The Riverside Quarter, or Riverside Exchange, is one of Sheffield's 11 designated City Centre Quarters, situated by the River Don.  Its borders are West Bar, Coulston Street, Bridge Street, Castlegate, Exchange Place and the Parkway to its south, the Wicker Viaduct, Johnson Street, Spitalfields and Nursery Street to the North, and Corporation Street to the west.  It is named after the Whitbread Exchange Brewery, which was formerly located on the site of the current developments, and incorporates the Victoria Quays.

History 
In the 1760s, one of the earliest integrated steelworks in the world was set up on the site of what is now the Riverside Exchange. A brewery was founded in the area by Tennant Brothers in 1852, and by then there were already four different steelworks there. The brewery grew, however, and took up more and more of the area, and as Sheffield's steel industry plummeted in the mid-20th century and the steelworks were shut down, the brewery was free to expand and it soon took up most of the current area of the Riverside Exchange.

In 1962, the Exchange Brewery was taken over by Whitbread & Co Ltd. However, as the importance of the area decreased due to the closure of the Sheffield Wicker goods station and the loss of tram connections to the area, the brewery shut down in 1993.

In the late 1990s, plans were made by Sheffield's city council to redevelop the Exchange Brewery's area. The area now has more than 300 new apartments, built between 2003 and 2005, and some large office blocks. The area has been made pedestrian-friendly by the construction of the Upper Don Walk, a walkway parallel to Bridge Street along the river Don, and a pedestrian bridge linking the new developments to Nursery Street on the other side of the river.

The development of the Riverside Exchange neighbourhood continues, with planned new developments such as more office space, shops and cafés. There are also schemes for Nursery Street to be pedestrianised. The final northern section of Sheffield's Inner Relief Road, finished in 2008, shifts traffic away from Bridge Street and further increases the neighbourhood's desirability.

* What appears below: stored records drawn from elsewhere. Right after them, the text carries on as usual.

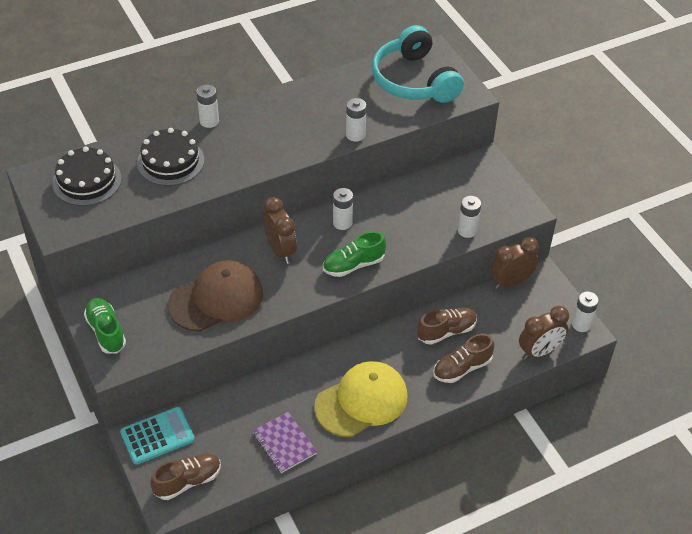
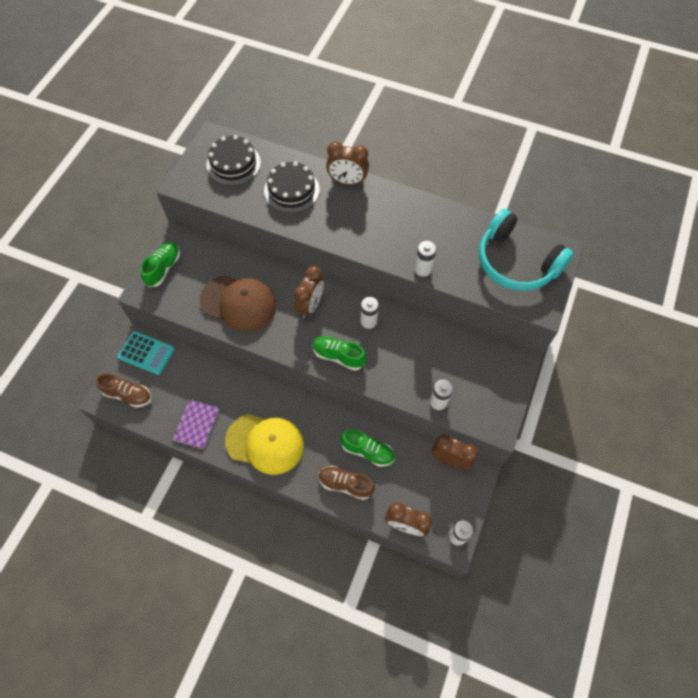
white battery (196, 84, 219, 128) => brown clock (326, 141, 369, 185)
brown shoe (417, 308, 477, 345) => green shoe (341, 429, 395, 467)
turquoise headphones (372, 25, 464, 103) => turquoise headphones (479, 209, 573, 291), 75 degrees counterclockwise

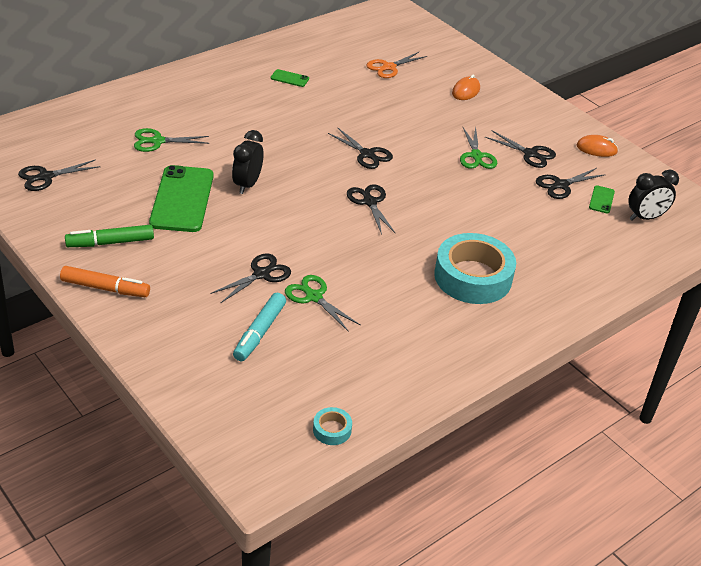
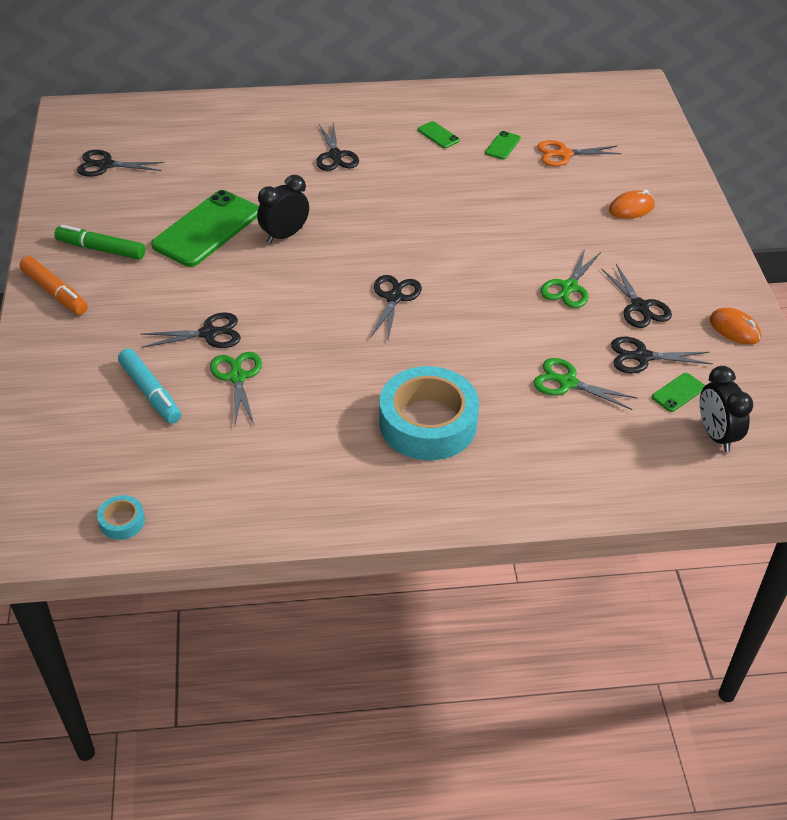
nothing => green phone (485, 131, 521, 160)
green scissors (134, 128, 209, 152) => green scissors (533, 358, 638, 410), move
black scissors (328, 128, 393, 169) => black scissors (316, 122, 359, 171), move
turquoise marker (233, 293, 286, 361) => turquoise marker (118, 348, 181, 423), 90 degrees counterclockwise
black clock (628, 170, 679, 220) => black clock (700, 366, 753, 452), 60 degrees clockwise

Another development, the West Bar scheme is to be based in the quarter.  This is planned to extend the city centre's retail offering, and will also contribute new apartments and office space, and is based around the Sheffield law courts.

References 
 The Artful Lodger. Review on Riverside Exchange, Coode, in 'Online Guide to City Living in Sheffield'. Retrieved 14 October 2005.
 YinLin Chen, Victoria Molton and Andrew Johnston. Changing Face of Sheffield – Whitbread. Retrieved 14 October 2005.
 Sheffield City Council. First step for Sheffield's historic riverside. Press release, 1 October 2003.
 Sheffield City Council. Inner Relief Road (Stage 2) – Wicker to Penistone Road. Retrieved 14 October 2005.